Maestro Morricone così ulula il coyote

Maestro Morricone così ulula il coyote

di Paolo Ghezzi

C' è un detto, secondo il quale un uomo, prima di morire, dovrebbe fare almeno tre cose: piantare un albero, scrivere un libro, mettere al mondo un figlio. Sciocchezze: troppi brutti libri ingolfano le biblioteche; troppe feste degli alberi hanno cancellato prati e radure, nascondendoci il cielo; troppi figli non voluti o mal cresciuti popolano il pianeta (essere padri o madri o «mammi» non è un dovere e neppure un diritto, semmai è un desiderio: vero Geppetto?). Comunque milioni di uomini continuano a piantare alberi (e benedetti siano quelli che li piantano nei deserti), libri e figli. Come hanno fatto i padri dei loro padri.

Solo poche centinaia di esseri umani hanno invece il dono e la fortuna di piantare una musica, indelebilmente, nella nostra memoria. Che cosa sarebbe Steven Spielberg senza John Williams (cioè, il nostro amato Indiana Jones senza la colonna sonora dei Predatori), Federico Fellini senza Nino Rota, Alfred Hitchcock senza Bernard Herrmann, Sergio Leone senza Ennio Morricone (in foto)? Autore di decine di soundtrack memorabili (una per tutte, quella flautata e struggente per gli eroici missionari gesuiti del Paraguay De Niro e Irons in «Mission» di Joffé), l'ottantasettenne maestro romano, fresca stella n. 2574 sulla Walk of Fame di Hollywood, ha vinto l'Oscar per i ripugnanti 8 di quel genio truculento innamorato degli spaghetti western che è Quentin Tarantino, ma agli straordinari western all'italiana di Sergio Leone deve il suo mito leggendario. «Per un pugno di dollari» e «Il buono, il brutto e il cattivo», senza le colonne di Morricone, perderebbero colore, grinta e humor: perché quelle musiche riuscivano ad essere insieme epiche e autoironiche, galvanizzanti e derisorie, descrittive e sferzanti. Il motivo principale, che evoca l'ululato del coyote, è una melodia elementare di due note (un grappoletto di la-re-la-re-la), che ti colpisce come una freccia acuminata.

Viene suonata come «sigla» per tutti e tre i personaggi principali del film, ma con un differente strumento: flauto per il Biondo, l'arghilofono del maestro Italo Cammarota per Sentenza e la voce umana per Tuco. Morricone spiega così «Il buono, il brutto e il cattivo»: «Quando dirigo il pezzo in concerto, gli ululati di coyote che danno il ritmo ai titoli del film sono realizzati di solito col clarinetto.
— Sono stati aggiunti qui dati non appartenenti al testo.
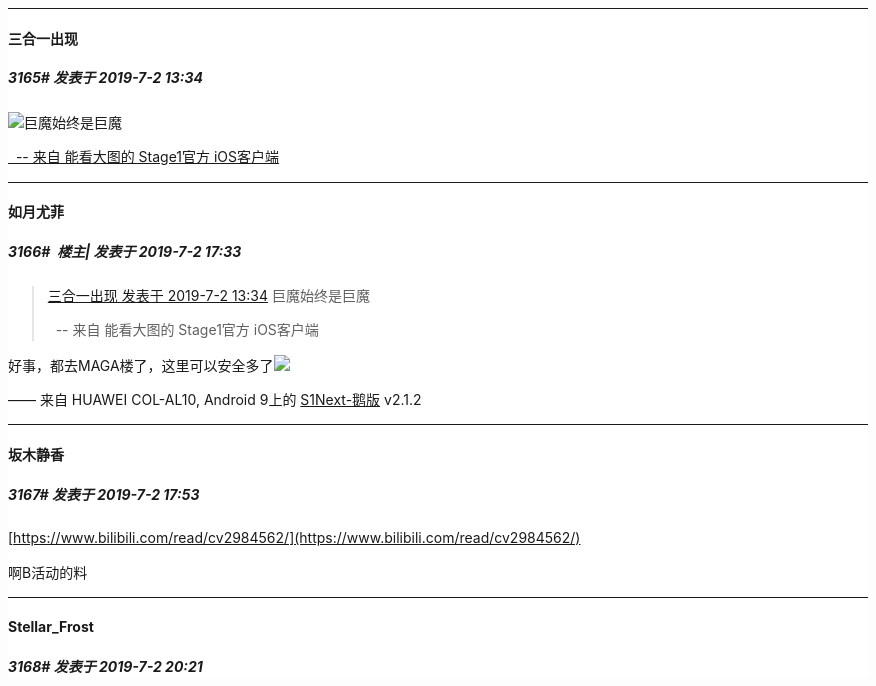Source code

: 





-----

####  三合一出现  
##### 3165#       发表于 2019-7-2 13:34



<img src="https://static.saraba1st.com/image/smiley/face2017/066.png" referrerpolicy="no-referrer">巨魔始终是巨魔

[  -- 来自 能看大图的 Stage1官方 iOS客户端](https://itunes.apple.com/fi/app/saraba1st/id1221237470?mt=8)







-----

####  如月尤菲  
##### 3166#         楼主| 发表于 2019-7-2 17:33



<blockquote><a href="httphttps://bbs.saraba1st.com/2b/forum.php?mod=redirect&amp;goto=findpost&amp;pid=44356740&amp;ptid=1789687" target="_blank">三合一出现 发表于 2019-7-2 13:34</a>
巨魔始终是巨魔

  -- 来自 能看大图的 Stage1官方 iOS客户端</blockquote>
好事，都去MAGA楼了，这里可以安全多了<img src="https://static.saraba1st.com/image/smiley/face2017/067.png" referrerpolicy="no-referrer">

—— 来自 HUAWEI COL-AL10, Android 9上的 [S1Next-鹅版](https://github.com/ykrank/S1-Next/releases) v2.1.2







-----

####  坂木静香  
##### 3167#       发表于 2019-7-2 17:53



[https://www.bilibili.com/read/cv2984562/](https://www.bilibili.com/read/cv2984562/) 


啊B活动的料







-----

####  Stellar_Frost  
##### 3168#       发表于 2019-7-2 20:21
Ma nella versione originale adottai soluzioni molto più inventive. Due voci maschili cantavano sovrapponendosi l'una con l'altra, una gridando A e l'altra E. Gli AAAH ed EEEH dovevano essere eloquenti, per imitare l'ululato dell'animale ed evocare la ferocia del selvaggio West».
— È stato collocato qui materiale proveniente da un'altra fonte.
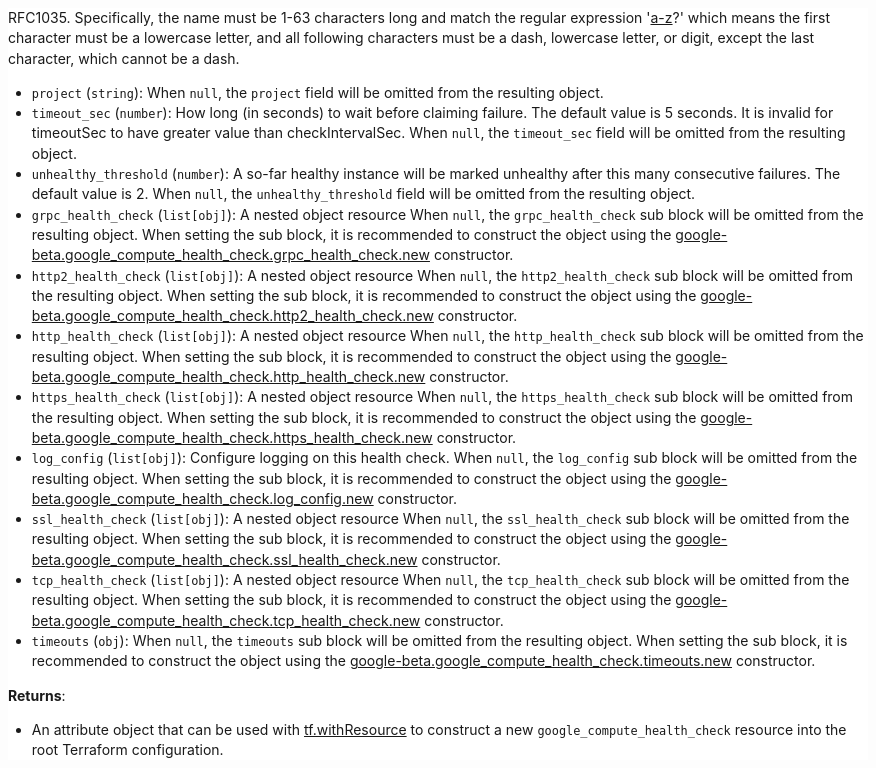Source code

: RFC1035.  Specifically, the name must be 1-63 characters long and
match the regular expression &#39;[a-z]([-a-z0-9]*[a-z0-9])?&#39; which means
the first character must be a lowercase letter, and all following
characters must be a dash, lowercase letter, or digit, except the
last character, which cannot be a dash.
  - `project` (`string`):  When `null`, the `project` field will be omitted from the resulting object.
  - `timeout_sec` (`number`): How long (in seconds) to wait before claiming failure.
The default value is 5 seconds.  It is invalid for timeoutSec to have
greater value than checkIntervalSec. When `null`, the `timeout_sec` field will be omitted from the resulting object.
  - `unhealthy_threshold` (`number`): A so-far healthy instance will be marked unhealthy after this many
consecutive failures. The default value is 2. When `null`, the `unhealthy_threshold` field will be omitted from the resulting object.
  - `grpc_health_check` (`list[obj]`): A nested object resource When `null`, the `grpc_health_check` sub block will be omitted from the resulting object. When setting the sub block, it is recommended to construct the object using the [google-beta.google_compute_health_check.grpc_health_check.new](#fn-google_compute_health_checkgrpc_health_checknew) constructor.
  - `http2_health_check` (`list[obj]`): A nested object resource When `null`, the `http2_health_check` sub block will be omitted from the resulting object. When setting the sub block, it is recommended to construct the object using the [google-beta.google_compute_health_check.http2_health_check.new](#fn-google_compute_health_checkhttp2_health_checknew) constructor.
  - `http_health_check` (`list[obj]`): A nested object resource When `null`, the `http_health_check` sub block will be omitted from the resulting object. When setting the sub block, it is recommended to construct the object using the [google-beta.google_compute_health_check.http_health_check.new](#fn-google_compute_health_checkhttp_health_checknew) constructor.
  - `https_health_check` (`list[obj]`): A nested object resource When `null`, the `https_health_check` sub block will be omitted from the resulting object. When setting the sub block, it is recommended to construct the object using the [google-beta.google_compute_health_check.https_health_check.new](#fn-google_compute_health_checkhttps_health_checknew) constructor.
  - `log_config` (`list[obj]`): Configure logging on this health check. When `null`, the `log_config` sub block will be omitted from the resulting object. When setting the sub block, it is recommended to construct the object using the [google-beta.google_compute_health_check.log_config.new](#fn-google_compute_health_checklog_confignew) constructor.
  - `ssl_health_check` (`list[obj]`): A nested object resource When `null`, the `ssl_health_check` sub block will be omitted from the resulting object. When setting the sub block, it is recommended to construct the object using the [google-beta.google_compute_health_check.ssl_health_check.new](#fn-google_compute_health_checkssl_health_checknew) constructor.
  - `tcp_health_check` (`list[obj]`): A nested object resource When `null`, the `tcp_health_check` sub block will be omitted from the resulting object. When setting the sub block, it is recommended to construct the object using the [google-beta.google_compute_health_check.tcp_health_check.new](#fn-google_compute_health_checktcp_health_checknew) constructor.
  - `timeouts` (`obj`):  When `null`, the `timeouts` sub block will be omitted from the resulting object. When setting the sub block, it is recommended to construct the object using the [google-beta.google_compute_health_check.timeouts.new](#fn-google_compute_health_checktimeoutsnew) constructor.

**Returns**:
  - An attribute object that can be used with [tf.withResource](https://github.com/tf-libsonnet/core/tree/main/docs#fn-withresource) to construct a new `google_compute_health_check` resource into the root Terraform configuration.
Nel tarantiniano «The Hateful Eight» il Morricone style lo senti, inconfondibile, nella combinazione dinoccolata di armonica, banjo e fischio. Poi, mentre cresce la violenza tra i cattivissimi otto che si massacrano nella locanda degli orrori, resta solo il silenzio intorno ai dialoghi stralunati, alla insanguinatissima Jennifer Jason Leigh, povera stella condannata alla corda, e alla sua mortifera ballata. Ma il Morricone touch resta nell'aria, sospeso come un incantesimo: i grandi compositori per la magia del cinema sono grandi anche nell'assenza, nella sottrazione, nell'eco perduta dei loro sottofondi. Le buone vibrazioni restano: sia lode al maestro Ennio e ai suoi colleghi sciamani.